There are also higher newspaper sales and better TV ratings if the mainstream media keeps turning up new angles on Russia-gate, even as some of the old ones fall away as inconsequential or meaningless (such as the Senate Intelligence Committee dismissing earlier controversies over Sen. Jeff Sessions’s brief meeting with the Russian ambassador at the Mayflower Hotel and minor changes in the Republican platform).
Saying ‘False’ Is ‘True’
And, there is the issue of who decides what’s true. PolitiFact continues to defend its false claim that Hillary Clinton was speaking the truth when – in referencing leaked Democratic emails last October – she claimed that the 17 U.S. intelligence agencies “have all concluded that these espionage attacks, these cyberattacks, come from the highest levels of the Kremlin, and they are designed to influence our election.”
Director of National Intelligence James Clapper (right) talks with President Barack Obama in the Oval Office, with John Brennan and other national security aides present. (Photo credit: Office of Director of National Intelligence)
That claim was always untrue because a reference to a consensus of the 17 intelligence agencies suggests a National Intelligence Estimate or similar product that seeks the judgments of the entire intelligence community. No NIE or community-wide study was ever done on this topic.
Only later – in January 2017 – did a small subset of the intelligence community, what Director of National Intelligence James Clapper described as “hand-picked” analystsfrom three agencies – the Central Intelligence Agency, National Security Agency and Federal Bureau of Investigation – issue an “assessment” blaming the Russians while acknowledging a lack of actual evidence.
In other words, the Jan. 6 “assessment” was comparable to the “stovepiped” intelligence that influenced many of the mistaken judgments of President George W. Bush’s administration. In “stovepiped” intelligence, a selected group of analysts is closeted away and develops judgments without the benefit of other experts who might offer contradictory evidence or question the groupthink.
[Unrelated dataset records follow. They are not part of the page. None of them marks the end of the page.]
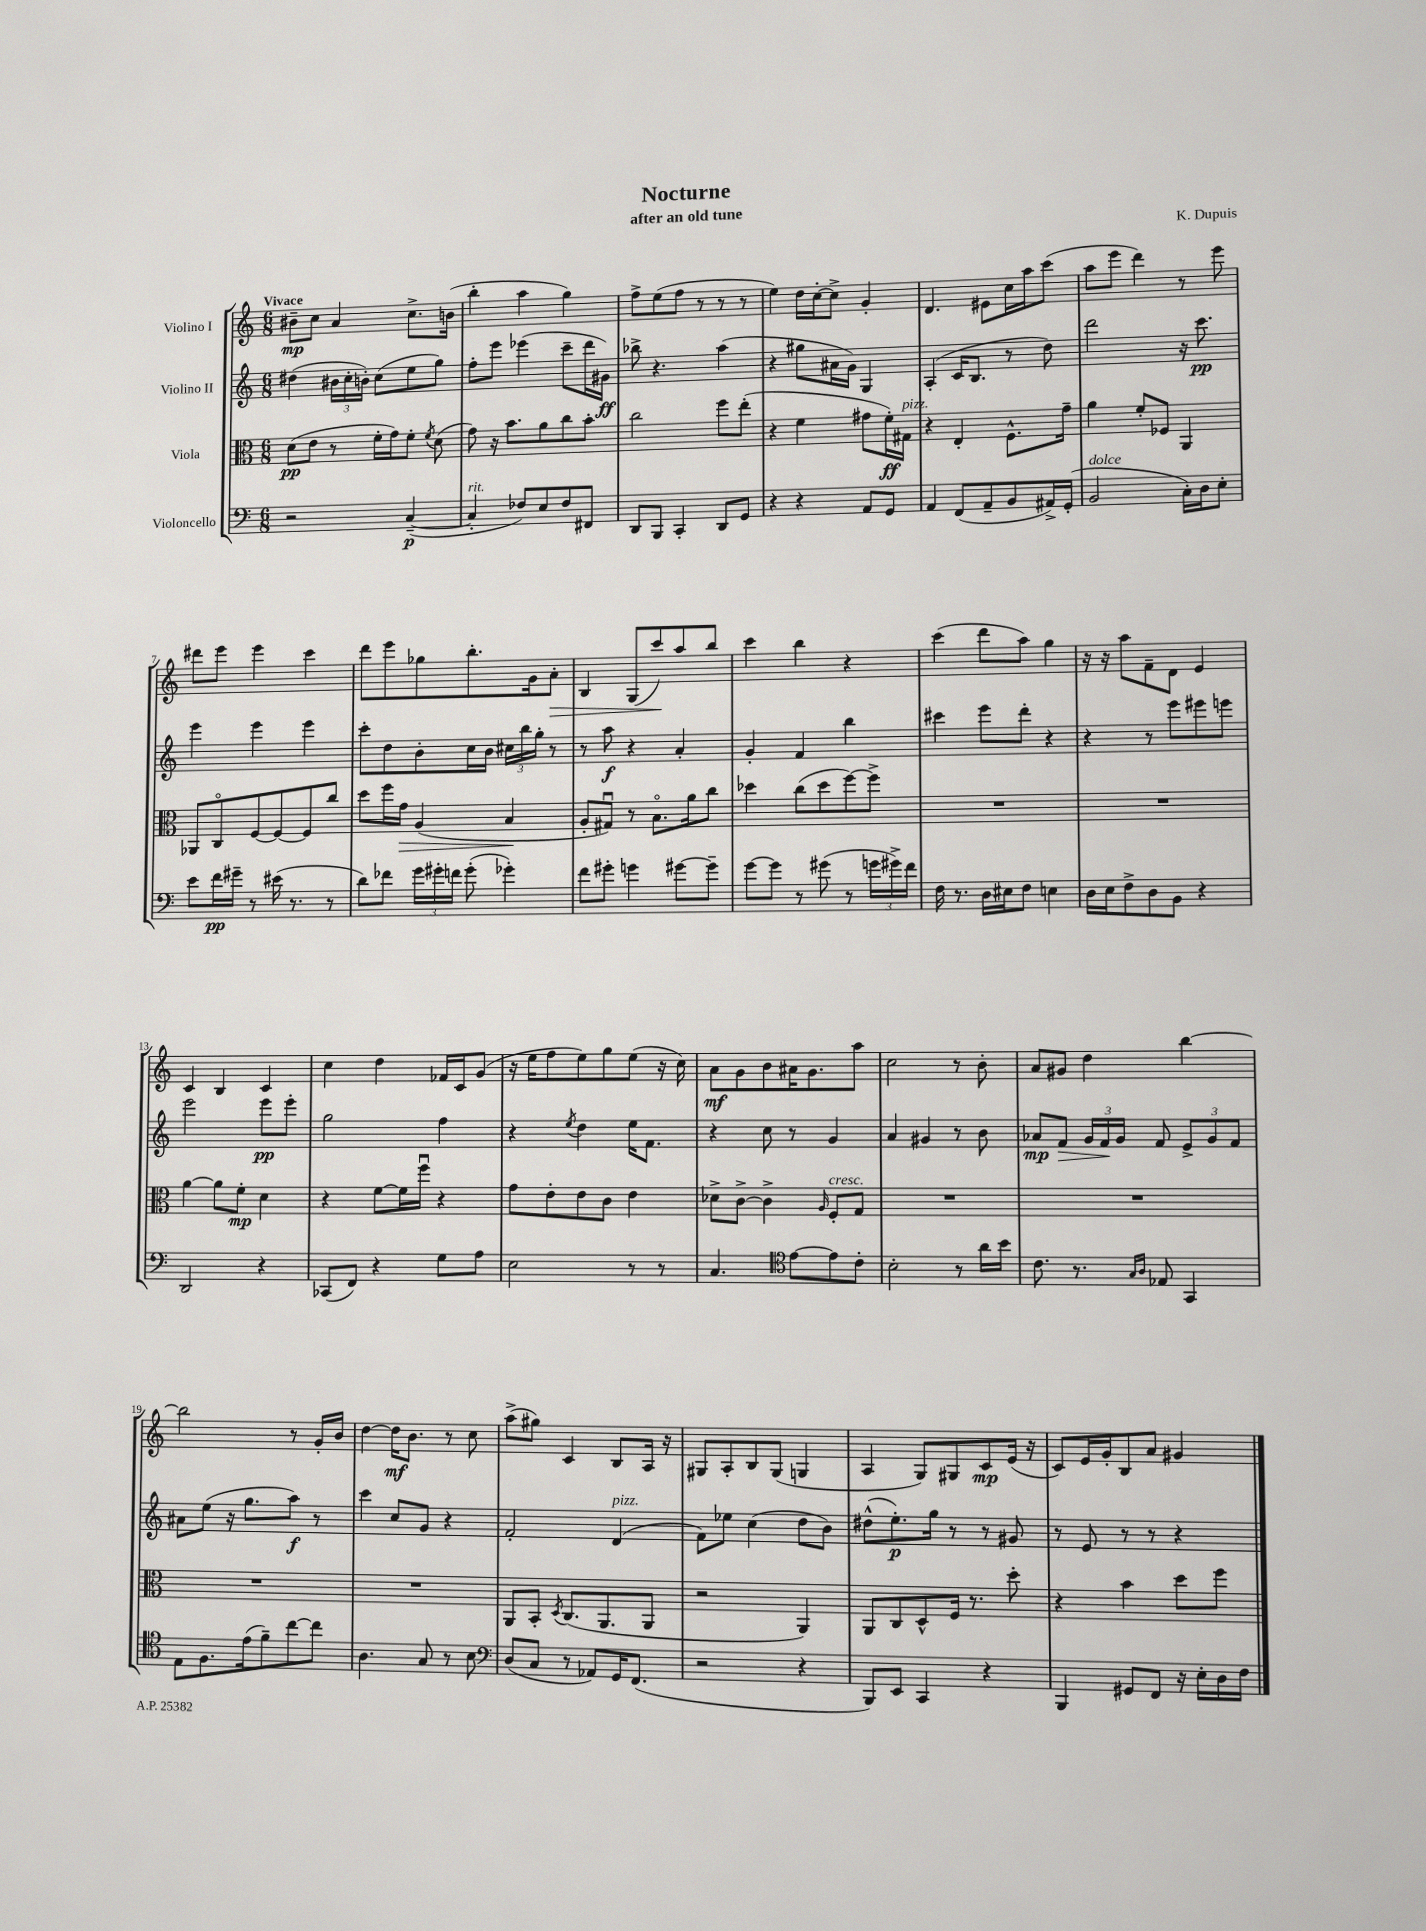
\header { title = "Nocturne" composer = "K. Dupuis" subtitle = "after an old tune" }
<<
\new StaffGroup <<
\new Staff = "s0" \with { instrumentName = "Violino I" } {
    \clef treble \key c \major \numericTimeSignature \time 6/8 \tempo "Vivace"
    \autoBeamOff bis'8[--\mp c''8] a'4 c''8.[-> b'16]( |
    b''4-. a''4 g''4) |
    f''8[-> e''8( f''8] r8 r8 r8 |
    e''4) d''16[ c''16~-. c''8]-> g'4-. |
    d'4. eis'8[ c''16 a''16 c'''8]( |
    a''8[ e'''8] d'''4) r8 e'''8 |
    dis'''8[ e'''8] e'''4 c'''4 |
    d'''8[ e'''8 ges''8 b''8.-. g'16 a'8]-.\> |
    b4 g8[( c'''8\!) a''8 b''8] |
    c'''4 b''4 r4 |
    c'''4( d'''8[ a''8]) g''4 |
    r16 r16 a''8[ f'8-- d'8] e'4 |
    c'4 b4 c'4 |
    c''4 d''4 fes'16[ c'16 g'8]( |
    r16 e''16[ f''8 e''8) g''8 e''8]( r16 c''16) |
    a'8[\mf g'8 b'8 ais'16 g'8. a''8] |
    c''2 r8 b'8-. |
    a'8[ gis'8] d''4 b''4~ |
    b''2 r8 g'16[-. b'16] |
    d''4~ d''16[\mf b'8.] r8 c''8 |
    a''8[->( gis''8]) c'4 b8[ a16] r16 |
    gis8[ a8-. b8 gis8]( g4 |
    a4 g8[) gis8 c'8\mp e'16]( r16 |
    c'8[) e'16 g'16-. b8 a'8] gis'4 \bar "|." |
}
\new Staff = "s1" \with { instrumentName = "Violino II" } {
    \clef treble \key c \major \numericTimeSignature \time 6/8
    \autoBeamOff dis''4( \tuplet 3/2 { bis'16[ c''16-. b'16]-.) } c''8[( e''8 g''8]) |
    f''8[-. e'''8] ees'''4( c'''8[-- d'''16 gis'16]\ff) |
    bes''8-> r4. a''4( |
    r4 gis''8[ ais'16 g'16]) g4 |
    a4-.( c'16[ b8.] r8 d''8) |
    d'''2 r16 c'''8.\pp |
    e'''4 e'''4 e'''4 |
    c'''8[-. d''8 b'8-. c''16 b'16] \tuplet 3/2 { cis''16[ b''16 g''16]-. } r8 |
    r8 a''8\f r4 a'4-. |
    g'4-. f'4 b''4 |
    cis'''4 e'''8[ d'''8]-. r4 |
    r4 r8 e'''8[ eis'''8 e'''8] |
    e'''2 e'''8[\pp e'''8]-. |
    g''2 f''4 |
    r4 \acciaccatura { e''8 } d''4 e''16[ f'8.] |
    r4 c''8 r8 g'4 |
    a'4 gis'4 r8 b'8 |
    aes'8[\mp f'8]\> \tuplet 3/2 { g'16[ f'16\! g'16] } f'8 \tuplet 3/2 { e'8[-> g'8 f'8] } |
    ais'8[ e''8]( r16 g''8.[ a''8]\f) r8 |
    c'''4 c''8[ g'8] r4 |
    f'2-. d'4^\markup { \italic "pizz." }( |
    f'8[) ees''8] c''4( d''8[ b'8]) |
    dis''8[-^( e''8.-.\p) g''16] r8 r8 gis'8 |
    r8 e'8 r8 r8 r4 \bar "|." |
}
\new Staff = "s2" \with { instrumentName = "Viola" } {
    \clef alto \key c \major \numericTimeSignature \time 6/8
    \autoBeamOff d'8[\pp( e'8] r8 f'16[-. g'16) f'8]-. \acciaccatura { f'8 } d'8( |
    g'8) r16 b'8.[ a'8 c''8 b'8]-. |
    c''2 f''8[ e''8]-.( |
    r4 f'4 gis'8[ f'16-.\ff) gis16]^\markup { \italic "pizz." } |
    r4 e4-. f8.[-^ g'16]-- |
    a'4 f'8[-. fes8] a,4 |
    aes,8[ c8\flageolet f8~ f8~ f8 c''8] |
    d''8[ f''16 g'16]\> a4( b4\! |
    a8[-. gis8]\downbow) r8 b8.[\flageolet a'16 c''8] |
    des''4 c''8[( des''8 f''8~) f''8]-> |
    R2. |
    R2. |
    a'4~ a'8[ f'8]-.\mp d'4 |
    r4 f'8[~ f'16 f''16]\downbow r4 |
    g'8[ e'8-. e'8 c'8] e'4 |
    des'8[-> c'8]~-> c'4-> \grace { a16 } f8[-.^\markup { \italic "cresc." } g8] |
    R2. |
    R2. |
    R2. |
    R2. |
    a,8[ b,8]-. \acciaccatura { d8 } c8.[( a,8. a,8] |
    r2 a,4) |
    a,8[ c8 d8-^ f16] r8. d''8-. |
    r4 b'4 d''8[ f''8] \bar "|." |
}
\new Staff = "s3" \with { instrumentName = "Violoncello" } {
    \clef bass \key c \major \numericTimeSignature \time 6/8
    \autoBeamOff r2 c4~--\p( |
    c4-.^\markup { \italic "rit." } fes8[) e8 fes8 fis,8] |
    d,8[ b,,8] c,4-. d,8[ g,8] |
    r4 r4 a,8[ g,8] |
    a,4 f,8[( a,8-- b,8 ais,16->) g,16]-.( |
    b,2^\markup { \italic "dolce" } c16[-.) d16 e8]-. |
    e'8[ f'16\pp gis'16]-- r8 eis'16( r8. r8 |
    d'8[) fes'8] \tuplet 3/2 { g'16[ gis'16-. f'16] } gis'8-.( ges'4-.) |
    f'8[ gis'8]-. g'4 gis'8[~ gis'8]-- |
    g'8[~ g'8] r8 gis'8( r8 \tuplet 3/2 { g'16[ gis'16->) f'16] } |
    f16 r8. d16[ eis16 f8] e4 |
    d16[ e16 f8-> d8 b,8] r4 |
    d,2 r4 |
    ces,8[( f,8]) r4 g8[ a8] |
    e2 r8 r8 |
    c4. \clef tenor e'8[~ e'8 c'8]-. |
    b2-. r8 a'16[ b'16] |
    c'8. r8. \grace { g16[ a16] } ees8 g,4 |
    e8[ f8. e'16( f'8--) c''8~ c''8] |
    a4. g8 r8 b8 |
    \clef bass d8[( c8] r8 aes,8[) g,16 f,8.]( |
    r2 r4 |
    b,,8[) e,8] c,4 r4 |
    b,,4 gis,8[ f,8] r16 e16[-. d16 f16] \bar "|." |
}
>>
>>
So, in many ways, Clinton’s statement was the opposite of true both when she said it in 2016 and later in 2017 when she repeated it in direct reference to the Jan. 6 assessment. If PolitiFact really cared about facts, it would have corrected its earlier claim that Clinton was telling the truth, but the fact-checking organization wouldn’t budge — even after The New York Times and The Associated Press ran corrections.
In this context, PolitiFact showed its contempt even for conclusive evidence – testimony from former DNI Clapper (corroborated by former CIA Director John Brennan) that the 17-agency claim was false. Instead, PolitiFact was determined to protect Clinton’s false statement from being described for what it was: false.
Of course, maybe PolitiFact is suffering from the arrogance of its elite status as an arbiter of truth with its position on Google’s First Draft coalition, a collection of mainstream news outlets and fact-checkers which gets to decide what information is true and what is not true — for algorithms that then will exclude or downplay what’s deemed “false.”
So, if PolitiFact says something is true – even if it’s false – it becomes “true.” Thus, it’s perhaps not entirely ironic that PolitiFact would collect money from Google ads placed on its site by advertisers of fake news.